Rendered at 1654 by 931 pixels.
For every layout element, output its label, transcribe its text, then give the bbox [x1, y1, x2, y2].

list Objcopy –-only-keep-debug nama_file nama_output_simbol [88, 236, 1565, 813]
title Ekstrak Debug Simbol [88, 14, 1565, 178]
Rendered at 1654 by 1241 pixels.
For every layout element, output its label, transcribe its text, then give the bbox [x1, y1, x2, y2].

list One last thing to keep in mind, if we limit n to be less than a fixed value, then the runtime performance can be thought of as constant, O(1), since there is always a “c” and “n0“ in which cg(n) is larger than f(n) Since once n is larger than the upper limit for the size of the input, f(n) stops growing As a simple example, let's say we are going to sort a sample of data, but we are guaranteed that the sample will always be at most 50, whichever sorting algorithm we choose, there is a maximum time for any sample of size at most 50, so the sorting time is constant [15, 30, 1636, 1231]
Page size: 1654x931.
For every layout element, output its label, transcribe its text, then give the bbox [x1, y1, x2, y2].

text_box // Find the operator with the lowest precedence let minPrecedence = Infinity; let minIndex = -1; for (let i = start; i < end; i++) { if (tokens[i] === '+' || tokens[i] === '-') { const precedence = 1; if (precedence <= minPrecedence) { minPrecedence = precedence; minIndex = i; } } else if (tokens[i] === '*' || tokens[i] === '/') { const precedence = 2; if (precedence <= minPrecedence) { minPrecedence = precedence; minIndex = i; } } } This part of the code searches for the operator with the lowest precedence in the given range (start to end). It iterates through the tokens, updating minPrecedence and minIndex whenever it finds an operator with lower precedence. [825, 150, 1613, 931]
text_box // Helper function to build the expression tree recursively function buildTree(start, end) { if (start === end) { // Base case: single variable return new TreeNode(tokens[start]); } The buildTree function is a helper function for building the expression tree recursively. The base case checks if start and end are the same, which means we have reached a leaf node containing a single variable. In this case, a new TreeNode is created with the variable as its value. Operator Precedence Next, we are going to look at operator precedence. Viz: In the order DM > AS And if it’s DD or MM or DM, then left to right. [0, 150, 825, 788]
______
- Work required: Copy all of the material above word for word, keeping every line as it appears.

- Complete answer:
Rendered at 1654 by 931 pixels.
For every layout element, output its label, transcribe its text, then give the bbox [x1, y1, x2, y2].

list Objcopy –-only-keep-debug nama_file nama_output_simbol [88, 236, 1565, 813]
title Ekstrak Debug Simbol [88, 14, 1565, 178]
Rendered at 1654 by 1241 pixels.
For every layout element, output its label, transcribe its text, then give the bbox [x1, y1, x2, y2].

list One last thing to keep in mind, if we limit n to be less than a fixed value, then the runtime performance can be thought of as constant, O(1), since there is always a “c” and “n0“ in which cg(n) is larger than f(n) Since once n is larger than the upper limit for the size of the input, f(n) stops growing As a simple example, let's say we are going to sort a sample of data, but we are guaranteed that the sample will always be at most 50, whichever sorting algorithm we choose, there is a maximum time for any sample of size at most 50, so the sorting time is constant [15, 30, 1636, 1231]
Page size: 1654x931.
For every layout element, output its label, transcribe its text, then give the bbox [x1, y1, x2, y2].

text_box // Find the operator with the lowest precedence let minPrecedence = Infinity; let minIndex = -1; for (let i = start; i < end; i++) { if (tokens[i] === '+' || tokens[i] === '-') { const precedence = 1; if (precedence <= minPrecedence) { minPrecedence = precedence; minIndex = i; } } else if (tokens[i] === '*' || tokens[i] === '/') { const precedence = 2; if (precedence <= minPrecedence) { minPrecedence = precedence; minIndex = i; } } } This part of the code searches for the operator with the lowest precedence in the given range (start to end). It iterates through the tokens, updating minPrecedence and minIndex whenever it finds an operator with lower precedence. [825, 150, 1613, 931]
text_box // Helper function to build the expression tree recursively function buildTree(start, end) { if (start === end) { // Base case: single variable return new TreeNode(tokens[start]); } The buildTree function is a helper function for building the expression tree recursively. The base case checks if start and end are the same, which means we have reached a leaf node containing a single variable. In this case, a new TreeNode is created with the variable as its value. Operator Precedence Next, we are going to look at operator precedence. Viz: In the order DM > AS And if it’s DD or MM or DM, then left to right. [0, 150, 825, 788]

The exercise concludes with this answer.